WILTON — With the landscape of city and town infrastructures constantly evolving and changing, broadband internet has situated itself as an essential part of daily life. It’s how we consume news, media, communicate and more and the United States has made a strong push to bring equitable broadband infrastructure to the more rural parts of the country on both a state and federal level.

Wilton was in one such position when, in November of last year, the Board of Selectpersons voted to have former Town Manager Perry Ellsworth work with Matrix Design Groups to apply for grant funding through the Maine Connectivity Authority [MCA]. The plan was to have Matrix Design Group utilize the funding, along with funding from the town and their own personal funds, to install the necessary infrastructure for broadband capabilities.

From there, Matrix would function as the service provider until after a minimum of five years, wherein the town of Wilton would have the option to purchase the network and host it as their own municipality service, much like water and sewer. The application was filed and the Wilton Select Board voted to accept the grant in July of this year.

Since then, multiple curveballs have thrown that initial plan in question.

The first curveball was the purchasing of Bee Line Cable. Charter Communications began the process in March, with the sale finalized in July. Since then, no major development has come from either Bee Line or Charter, but George Allen, general manager for Bee Line Cable, told The Franklin Journal the process would be a slow one.
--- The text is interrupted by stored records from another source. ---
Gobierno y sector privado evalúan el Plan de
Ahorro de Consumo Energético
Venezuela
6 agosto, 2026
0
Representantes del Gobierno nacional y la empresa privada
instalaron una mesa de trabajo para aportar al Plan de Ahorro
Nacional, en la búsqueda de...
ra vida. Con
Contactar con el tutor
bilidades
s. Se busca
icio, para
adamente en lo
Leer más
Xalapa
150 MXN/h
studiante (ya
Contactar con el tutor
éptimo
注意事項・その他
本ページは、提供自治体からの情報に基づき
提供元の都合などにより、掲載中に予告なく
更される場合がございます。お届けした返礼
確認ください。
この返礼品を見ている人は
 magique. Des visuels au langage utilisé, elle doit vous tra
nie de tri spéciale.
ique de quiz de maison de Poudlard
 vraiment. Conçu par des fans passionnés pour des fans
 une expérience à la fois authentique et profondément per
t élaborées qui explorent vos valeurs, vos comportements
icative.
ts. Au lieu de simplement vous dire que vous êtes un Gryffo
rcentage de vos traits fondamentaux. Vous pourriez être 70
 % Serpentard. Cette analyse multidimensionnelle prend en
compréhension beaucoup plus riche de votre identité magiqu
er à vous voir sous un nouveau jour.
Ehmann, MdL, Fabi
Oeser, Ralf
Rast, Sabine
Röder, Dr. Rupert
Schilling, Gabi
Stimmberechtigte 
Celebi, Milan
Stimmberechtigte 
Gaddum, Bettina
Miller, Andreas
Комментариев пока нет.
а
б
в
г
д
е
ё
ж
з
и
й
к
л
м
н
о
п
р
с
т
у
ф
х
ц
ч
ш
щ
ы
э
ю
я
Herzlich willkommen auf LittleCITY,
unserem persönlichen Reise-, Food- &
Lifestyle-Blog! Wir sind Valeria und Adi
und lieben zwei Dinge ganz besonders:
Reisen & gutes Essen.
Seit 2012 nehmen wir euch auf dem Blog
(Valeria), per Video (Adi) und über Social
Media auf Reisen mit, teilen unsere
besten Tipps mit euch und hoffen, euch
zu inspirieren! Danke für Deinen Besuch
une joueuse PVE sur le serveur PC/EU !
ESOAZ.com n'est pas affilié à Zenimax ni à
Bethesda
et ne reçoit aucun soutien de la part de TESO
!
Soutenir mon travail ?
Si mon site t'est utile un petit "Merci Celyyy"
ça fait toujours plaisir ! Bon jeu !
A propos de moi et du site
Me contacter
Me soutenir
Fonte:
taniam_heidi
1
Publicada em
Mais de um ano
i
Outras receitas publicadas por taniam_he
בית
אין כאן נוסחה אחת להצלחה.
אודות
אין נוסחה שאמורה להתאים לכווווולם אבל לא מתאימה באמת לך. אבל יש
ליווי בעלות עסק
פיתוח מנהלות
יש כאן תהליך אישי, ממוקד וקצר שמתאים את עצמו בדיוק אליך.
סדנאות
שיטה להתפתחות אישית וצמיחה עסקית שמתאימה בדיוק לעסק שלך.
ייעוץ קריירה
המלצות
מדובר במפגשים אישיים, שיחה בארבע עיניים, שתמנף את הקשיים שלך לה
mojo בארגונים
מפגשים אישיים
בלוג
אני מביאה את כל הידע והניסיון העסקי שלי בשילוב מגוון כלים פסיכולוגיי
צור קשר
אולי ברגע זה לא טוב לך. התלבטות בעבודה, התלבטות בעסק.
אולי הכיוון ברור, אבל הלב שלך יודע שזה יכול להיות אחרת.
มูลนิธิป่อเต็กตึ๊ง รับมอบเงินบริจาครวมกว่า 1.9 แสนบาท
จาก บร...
“It’s a large process,” Allen said in a phone interview. “You’ve got a lot of FCC filings to do and state filings. And then, of course, the local franchise filings, things like that. So, it all takes time.”


The oldest broadband provider in the state of Maine, Bee Line provides service for several communities, including East Millinocket, Millinocket, Anson, Madison, Skowhegan, Farmington, Wilton, and Industry. In Wilton, Bee Line services almost 1,900 residents. Bee Line’s purchase left a mixed response among the general public. Several voiced their dissatisfaction with Bee Line, including Ellsworth.

“Bee Line didn’t take very good care of Wilton and hasn’t met its commitments for a number of years,” he stated at a Select Board meeting.

Other consumers, however, are more favorable towards Charter Communications. One Central Maine user, who commented on the initial article stated, “This is definitely bad news for Bee Line customers. I had Bee Line when I lived in Millinocket, and they were a good, caring, local company that provided excellent service. Since I’ve had Spectrum that has not been the case. Yearly price hikes and poor service has been the rule.”

“I bailed from Spectrum at my first opportunity,” another user stated. “Folks in Bee Line’s territory should consider their options.”

As for those other options, the pool of broadband providers continues to get diluted with rumors that Consolidated Communications, originally providing broadband internet to East Wilton, are planning to expand to the remainder of Wilton.

Representatives from Consolidated Communications could not be reached for comment. With them moving into Wilton and Charter Communications’ purchasing of Bee Line, the question of market share threatens Matrix’s plan for Wilton.


Brian Lippold of Casco Bay Advisors, LLC, paid a visit to the Select Board before they had voted to accept the MCA grant and advised against accepting the grant funding on the grounds that Wilton could not demonstrate the market share needed to fulfill the grant.

“The grant from the MCA requires the town to demonstrate that at least 50% of the potential subscriber locations have signed up for service,” Lippold said.

At the following meeting, Lauren Cassle, account manager from Matrix Design Group, assured the Select Board that attaining a 50% market share was not an issue in other towns when Matrix Design Group and the town partnered together to spread the word of the service.

Without the 50% market share, however, the plan was dead in the water, with Project Manager Matthew Dunn stating as much at the meeting.

“If the 50% rate isn’t achieved, then essentially, you have to go back to the board and the grant funds go away,” Dunn stated. “Is it feasible to build without the grant funds and the infusion of that capital? My guess is probably not.”

Since the vote has gone through, Ellsworth lamented at a meeting in November that “nothing has moved” between them and Matrix as they have failed to come close to achieving a 50% market share.

“We haven’t been able to achieve anywhere close to that,” Ellsworth said, stating 50% market share in the town would amount to 700 households. Ellsworth told the Select Board that at least two different entities, which he did not disclose to the board, were interested in working with Wilton to provide broadband services to the town utilizing the MCA grant. He advised them to meet with those individuals before the next meeting.

Selectperson David Leavitt agreed, adding, “We obviously can’t seem to get anything out of the Matrix, and its not benefitting the town in what they are doing right now.”

Since that meeting, the Select Board and current Town Manager Maria Greeley are in the process of renegotiating the terms of the grant and potentially working with a separate entity to utilize the MCA grant. An executive session was held on Tuesday, Nov. 28, to workshop what potential options the town has with the MCA grant. An update was scheduled for their meeting on Tuesday, Dec. 5, but was tabled for a future meeting.